TASK TO COMPLETE
Only a single number is expected: how many lines of the data hold the word "Certification".

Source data
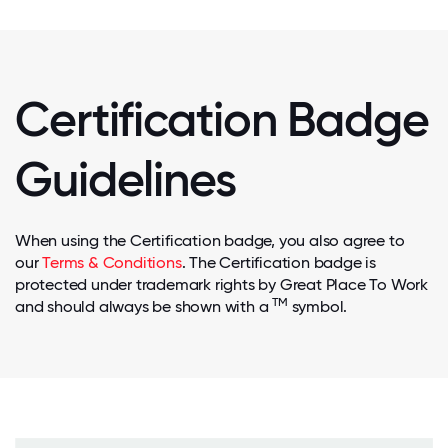
Certification Badge
Guidelines
When using the Certification badge, you also agree to
our
Terms & Conditions
. The Certification badge is
protected under trademark rights by Great Place To Work
TM
and should always be shown with a
symbol.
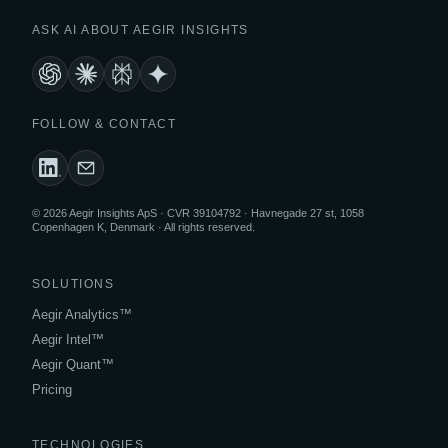
ASK AI ABOUT AEGIR INSIGHTS
FOLLOW & CONTACT
© 2026 Aegir Insights ApS · CVR 39104792 · Havnegade 27 st, 1058
Copenhagen K, Denmark · All rights reserved.
SOLUTIONS
Aegir Analytics™
Aegir Intel™
Aegir Quant™
Pricing
TECHNOLOGIES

RESULT
3